Richens A, Marshall R W, Dirach J, Jansen J A, Snel S, Pedersen P C
Department of Pharmacology and Therapeutics, University of Wales College of Medicine, Heath Park, Cardiff, UK.
Drug Metabol Drug Interact. 1998;14(3):159-77. doi: 10.1515/dmdi.1998.14.3.159.
In a randomised, double blind, placebo-controlled, four-period cross-over study in 12 healthy volunteers, the potential pharmacodynamic and pharmacokinetic interactions between the new antiepileptic drug, tiagabine, and the benzodiazepine, triazolam, were investigated.
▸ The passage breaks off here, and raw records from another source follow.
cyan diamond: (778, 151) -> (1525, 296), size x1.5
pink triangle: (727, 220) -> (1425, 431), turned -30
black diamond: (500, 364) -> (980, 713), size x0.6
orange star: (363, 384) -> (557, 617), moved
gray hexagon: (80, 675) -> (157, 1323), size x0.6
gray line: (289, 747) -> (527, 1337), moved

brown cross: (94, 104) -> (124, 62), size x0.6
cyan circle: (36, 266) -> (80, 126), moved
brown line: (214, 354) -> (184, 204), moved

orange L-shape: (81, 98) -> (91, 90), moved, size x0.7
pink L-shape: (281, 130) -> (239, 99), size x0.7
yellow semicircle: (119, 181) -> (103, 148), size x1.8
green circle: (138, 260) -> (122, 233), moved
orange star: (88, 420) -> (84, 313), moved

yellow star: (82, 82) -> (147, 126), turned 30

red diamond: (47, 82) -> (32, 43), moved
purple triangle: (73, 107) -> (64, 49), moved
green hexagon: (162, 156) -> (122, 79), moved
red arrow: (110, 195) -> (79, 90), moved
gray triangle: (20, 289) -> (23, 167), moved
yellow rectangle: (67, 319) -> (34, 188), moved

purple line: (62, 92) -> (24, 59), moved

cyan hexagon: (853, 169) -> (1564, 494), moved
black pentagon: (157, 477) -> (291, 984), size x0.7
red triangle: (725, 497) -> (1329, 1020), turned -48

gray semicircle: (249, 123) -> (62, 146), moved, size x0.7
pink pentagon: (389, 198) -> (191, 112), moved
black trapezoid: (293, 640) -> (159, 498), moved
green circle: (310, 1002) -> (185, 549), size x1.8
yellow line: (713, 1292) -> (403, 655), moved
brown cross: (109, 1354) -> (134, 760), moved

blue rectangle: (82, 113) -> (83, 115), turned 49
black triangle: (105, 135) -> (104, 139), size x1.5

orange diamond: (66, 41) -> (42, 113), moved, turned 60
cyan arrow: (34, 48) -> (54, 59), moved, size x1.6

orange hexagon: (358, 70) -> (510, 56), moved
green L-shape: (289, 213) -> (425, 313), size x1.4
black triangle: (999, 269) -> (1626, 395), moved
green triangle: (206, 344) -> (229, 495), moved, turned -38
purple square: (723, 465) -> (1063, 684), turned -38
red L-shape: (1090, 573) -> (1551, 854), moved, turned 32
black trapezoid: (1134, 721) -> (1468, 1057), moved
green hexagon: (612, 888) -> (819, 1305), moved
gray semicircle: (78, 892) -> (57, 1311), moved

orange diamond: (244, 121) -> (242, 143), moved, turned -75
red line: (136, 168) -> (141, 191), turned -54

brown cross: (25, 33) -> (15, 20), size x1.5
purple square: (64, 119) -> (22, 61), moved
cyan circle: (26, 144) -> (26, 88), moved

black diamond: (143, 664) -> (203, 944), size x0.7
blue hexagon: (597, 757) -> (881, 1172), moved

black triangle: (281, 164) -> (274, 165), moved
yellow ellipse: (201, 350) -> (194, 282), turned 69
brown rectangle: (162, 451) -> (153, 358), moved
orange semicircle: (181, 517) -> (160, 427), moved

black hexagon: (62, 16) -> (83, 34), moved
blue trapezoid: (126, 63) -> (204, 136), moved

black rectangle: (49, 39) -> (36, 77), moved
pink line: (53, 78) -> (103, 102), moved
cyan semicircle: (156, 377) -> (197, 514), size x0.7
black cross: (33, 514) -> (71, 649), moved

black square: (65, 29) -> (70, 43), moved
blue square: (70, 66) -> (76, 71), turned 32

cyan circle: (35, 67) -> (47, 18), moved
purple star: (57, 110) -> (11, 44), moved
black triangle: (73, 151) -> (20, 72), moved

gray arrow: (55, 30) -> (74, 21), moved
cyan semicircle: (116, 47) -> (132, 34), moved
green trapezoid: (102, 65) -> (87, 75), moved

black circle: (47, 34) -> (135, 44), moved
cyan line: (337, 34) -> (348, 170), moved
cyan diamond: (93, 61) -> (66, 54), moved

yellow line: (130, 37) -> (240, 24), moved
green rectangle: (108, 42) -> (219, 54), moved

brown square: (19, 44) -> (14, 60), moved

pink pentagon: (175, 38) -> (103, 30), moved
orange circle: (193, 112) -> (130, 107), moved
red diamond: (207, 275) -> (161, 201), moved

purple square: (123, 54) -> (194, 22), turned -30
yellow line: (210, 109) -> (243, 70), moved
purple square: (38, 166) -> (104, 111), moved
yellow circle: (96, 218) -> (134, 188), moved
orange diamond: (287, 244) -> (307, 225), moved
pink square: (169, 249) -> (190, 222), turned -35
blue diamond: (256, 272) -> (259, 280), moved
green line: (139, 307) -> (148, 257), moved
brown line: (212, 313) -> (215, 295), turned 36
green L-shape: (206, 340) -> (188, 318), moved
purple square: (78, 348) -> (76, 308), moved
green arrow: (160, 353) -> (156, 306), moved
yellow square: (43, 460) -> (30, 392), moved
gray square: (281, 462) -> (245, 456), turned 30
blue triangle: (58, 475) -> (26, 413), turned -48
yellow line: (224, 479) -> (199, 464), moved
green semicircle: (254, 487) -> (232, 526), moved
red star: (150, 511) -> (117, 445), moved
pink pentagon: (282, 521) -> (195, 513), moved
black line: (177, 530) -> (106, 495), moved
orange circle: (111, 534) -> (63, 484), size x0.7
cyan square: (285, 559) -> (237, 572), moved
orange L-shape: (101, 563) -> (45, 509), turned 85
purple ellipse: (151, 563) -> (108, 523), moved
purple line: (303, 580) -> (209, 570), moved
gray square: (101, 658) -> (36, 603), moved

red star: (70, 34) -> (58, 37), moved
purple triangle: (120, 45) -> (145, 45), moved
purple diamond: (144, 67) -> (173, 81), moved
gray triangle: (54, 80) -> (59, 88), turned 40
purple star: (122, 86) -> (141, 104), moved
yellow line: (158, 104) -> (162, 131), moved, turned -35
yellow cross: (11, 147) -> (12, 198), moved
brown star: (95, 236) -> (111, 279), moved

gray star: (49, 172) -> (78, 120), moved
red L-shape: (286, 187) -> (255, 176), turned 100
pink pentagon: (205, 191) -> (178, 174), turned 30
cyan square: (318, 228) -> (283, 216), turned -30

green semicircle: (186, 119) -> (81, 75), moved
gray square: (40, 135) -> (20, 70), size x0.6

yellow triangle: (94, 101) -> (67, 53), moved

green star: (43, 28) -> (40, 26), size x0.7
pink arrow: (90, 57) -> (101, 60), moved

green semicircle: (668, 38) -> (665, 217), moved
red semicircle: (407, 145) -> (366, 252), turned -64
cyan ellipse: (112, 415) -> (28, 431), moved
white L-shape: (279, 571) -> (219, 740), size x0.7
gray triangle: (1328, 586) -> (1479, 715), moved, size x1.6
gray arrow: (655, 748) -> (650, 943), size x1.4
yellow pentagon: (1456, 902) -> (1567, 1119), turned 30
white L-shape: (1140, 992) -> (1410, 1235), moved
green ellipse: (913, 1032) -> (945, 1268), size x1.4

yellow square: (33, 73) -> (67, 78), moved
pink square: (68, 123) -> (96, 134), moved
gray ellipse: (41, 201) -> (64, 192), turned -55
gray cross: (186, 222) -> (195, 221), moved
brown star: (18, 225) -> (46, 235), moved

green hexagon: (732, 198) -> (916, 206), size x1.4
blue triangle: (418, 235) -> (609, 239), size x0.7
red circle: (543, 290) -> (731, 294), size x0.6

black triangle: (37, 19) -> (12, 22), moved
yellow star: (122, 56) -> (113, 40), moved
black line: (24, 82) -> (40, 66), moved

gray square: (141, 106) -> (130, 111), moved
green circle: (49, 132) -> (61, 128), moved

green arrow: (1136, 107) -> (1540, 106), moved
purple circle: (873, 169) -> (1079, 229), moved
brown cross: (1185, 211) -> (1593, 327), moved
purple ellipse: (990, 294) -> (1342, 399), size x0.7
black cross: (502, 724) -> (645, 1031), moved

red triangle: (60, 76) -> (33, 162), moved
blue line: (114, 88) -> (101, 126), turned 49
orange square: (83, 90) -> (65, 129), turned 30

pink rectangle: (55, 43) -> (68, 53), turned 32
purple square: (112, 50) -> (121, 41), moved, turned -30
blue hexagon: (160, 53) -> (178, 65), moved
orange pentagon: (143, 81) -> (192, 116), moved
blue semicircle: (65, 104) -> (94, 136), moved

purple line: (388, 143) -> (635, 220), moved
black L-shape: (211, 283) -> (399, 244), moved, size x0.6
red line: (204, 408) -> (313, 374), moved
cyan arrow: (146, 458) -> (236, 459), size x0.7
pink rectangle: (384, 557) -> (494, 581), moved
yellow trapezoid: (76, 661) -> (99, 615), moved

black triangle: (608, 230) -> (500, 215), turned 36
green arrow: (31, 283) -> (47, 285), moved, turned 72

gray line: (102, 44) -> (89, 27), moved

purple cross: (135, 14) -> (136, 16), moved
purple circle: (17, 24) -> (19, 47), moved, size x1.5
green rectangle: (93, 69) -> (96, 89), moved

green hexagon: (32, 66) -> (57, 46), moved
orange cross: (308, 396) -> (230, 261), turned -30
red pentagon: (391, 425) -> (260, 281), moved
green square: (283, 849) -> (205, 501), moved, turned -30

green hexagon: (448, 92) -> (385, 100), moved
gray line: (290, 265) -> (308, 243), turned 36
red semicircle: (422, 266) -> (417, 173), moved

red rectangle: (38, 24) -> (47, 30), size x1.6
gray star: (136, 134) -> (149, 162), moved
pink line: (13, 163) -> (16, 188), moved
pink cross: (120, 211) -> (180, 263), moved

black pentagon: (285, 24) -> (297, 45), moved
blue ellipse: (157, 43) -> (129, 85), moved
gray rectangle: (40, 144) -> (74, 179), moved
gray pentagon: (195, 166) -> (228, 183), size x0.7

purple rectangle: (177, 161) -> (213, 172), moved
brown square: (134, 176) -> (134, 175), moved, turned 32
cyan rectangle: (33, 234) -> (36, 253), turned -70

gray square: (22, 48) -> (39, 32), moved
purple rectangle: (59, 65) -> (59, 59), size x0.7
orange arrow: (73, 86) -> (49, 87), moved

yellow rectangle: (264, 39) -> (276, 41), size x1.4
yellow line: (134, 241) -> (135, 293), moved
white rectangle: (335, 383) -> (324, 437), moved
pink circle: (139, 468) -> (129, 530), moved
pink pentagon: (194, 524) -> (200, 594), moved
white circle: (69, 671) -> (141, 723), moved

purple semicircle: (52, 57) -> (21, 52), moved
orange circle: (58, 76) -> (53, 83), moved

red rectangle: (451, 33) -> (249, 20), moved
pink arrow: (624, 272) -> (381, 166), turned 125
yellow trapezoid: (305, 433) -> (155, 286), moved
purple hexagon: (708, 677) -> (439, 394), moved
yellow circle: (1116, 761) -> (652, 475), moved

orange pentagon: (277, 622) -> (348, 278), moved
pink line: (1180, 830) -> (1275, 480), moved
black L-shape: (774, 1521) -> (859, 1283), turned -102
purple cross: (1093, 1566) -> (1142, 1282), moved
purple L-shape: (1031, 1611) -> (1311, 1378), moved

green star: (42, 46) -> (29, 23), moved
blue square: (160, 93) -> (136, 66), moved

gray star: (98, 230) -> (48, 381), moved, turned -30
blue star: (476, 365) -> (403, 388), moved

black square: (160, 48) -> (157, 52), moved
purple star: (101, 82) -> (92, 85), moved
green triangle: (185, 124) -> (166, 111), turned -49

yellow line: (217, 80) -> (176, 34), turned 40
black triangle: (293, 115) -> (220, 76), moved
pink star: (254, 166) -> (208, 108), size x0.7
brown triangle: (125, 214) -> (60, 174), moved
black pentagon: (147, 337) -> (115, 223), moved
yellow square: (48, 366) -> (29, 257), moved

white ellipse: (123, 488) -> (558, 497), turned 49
A single dose of tiagabine HCl 10 mg did not enhance the sedative or cognitive effects of a single dose of the benzodiazepine triazolam 0.125 mg, although the time-course of the effects was prolonged. Furthermore, tiagabine did not produce any statistically significant effects on the pharmacokinetics of triazolam. Similarly, the pharmacokinetics of tiagabine were not modified by triazolam. Tiagabine was well tolerated when administered alone or with triazolam.
在一项针对12名健康志愿者的随机、双盲、安慰剂对照、四周期交叉研究中,对新型抗癫痫药物噻加宾与苯二氮䓬类药物三唑仑之间潜在的药效学和药代动力学相互作用进行了研究。单剂量10毫克盐酸噻加宾并未增强单剂量0.125毫克苯二氮䓬类药物三唑仑的镇静或认知作用,尽管其作用的时间过程有所延长。此外,噻加宾对三唑仑的药代动力学未产生任何具有统计学意义的影响。同样,三唑仑也未改变噻加宾的药代动力学。单独使用或与三唑仑合用时,噻加宾的耐受性良好。